It means that email is automatically sent to your phone as soon as the mail hits the server, without having the phone (or whatever device) set up to check for mail periodically (called "pull"). For most, it's not that important, but in a business environment, push is huge.
It's one of those things on a desktop computer is essentially transparent to the user if you have your mail client set to connect and check for mail <=5 minutes. Even in a business environment, the first thing most people do when handed a computer with an Exchange mail client (Exchange is push) is turn off all those notifications because you don't necessarily want to know every time you get an email, the moment you get it.

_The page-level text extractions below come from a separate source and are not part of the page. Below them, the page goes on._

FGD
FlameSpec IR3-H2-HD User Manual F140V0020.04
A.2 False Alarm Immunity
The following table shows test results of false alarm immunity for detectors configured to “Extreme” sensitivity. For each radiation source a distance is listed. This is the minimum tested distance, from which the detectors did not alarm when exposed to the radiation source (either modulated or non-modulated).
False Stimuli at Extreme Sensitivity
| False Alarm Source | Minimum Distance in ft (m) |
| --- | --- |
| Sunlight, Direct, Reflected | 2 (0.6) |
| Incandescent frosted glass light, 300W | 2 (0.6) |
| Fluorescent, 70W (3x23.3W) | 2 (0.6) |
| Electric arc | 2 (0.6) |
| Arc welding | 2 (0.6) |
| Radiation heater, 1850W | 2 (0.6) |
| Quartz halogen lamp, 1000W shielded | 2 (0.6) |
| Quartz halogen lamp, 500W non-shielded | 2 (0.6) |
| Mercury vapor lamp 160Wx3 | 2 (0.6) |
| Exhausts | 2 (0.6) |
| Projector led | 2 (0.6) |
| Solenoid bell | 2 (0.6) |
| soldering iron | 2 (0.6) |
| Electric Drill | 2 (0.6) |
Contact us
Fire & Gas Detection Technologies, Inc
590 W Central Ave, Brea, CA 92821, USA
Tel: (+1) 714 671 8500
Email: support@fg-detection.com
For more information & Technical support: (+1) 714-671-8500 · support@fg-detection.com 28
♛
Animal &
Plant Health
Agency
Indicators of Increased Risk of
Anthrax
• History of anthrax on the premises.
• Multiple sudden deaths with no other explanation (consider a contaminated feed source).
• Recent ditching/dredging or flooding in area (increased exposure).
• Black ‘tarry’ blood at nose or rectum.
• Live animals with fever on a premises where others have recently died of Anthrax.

The iPhone does it subtly, though, only vibrating -- which you can turn off by turning off vibration and/or new mail notifications -- when it receives a new e-mail while it's locked in standby mode. (I have noticed, however, this is inconsistent; sometimes when my phone is in standby mode I get both the vibration and the new mail sound, sometimes just the vibration.)
On a mobile device, push saves battery life because it only connects for mail (or, in the case of MobileMe, calendar items, or contacts changes, or web bookmarks) when the device is alerted there's something new. Pull, it goes out over the cell data network or WiFi network if available every however minutes you set it, whether there's anything new or not.
Overall, it's handy for non-business purposes for iPhone users because you don't have to, if you don't want to, manually check mail or suffer the accelerated battery drain of automated regular connection to the mail server.
Note, also, the term JohnNotBeatle uses for the opposite of "push", he calls it "pull", is the industry-standard term. However, Apple calls the opposite of push on their devices and services "fetch" for whatever reason.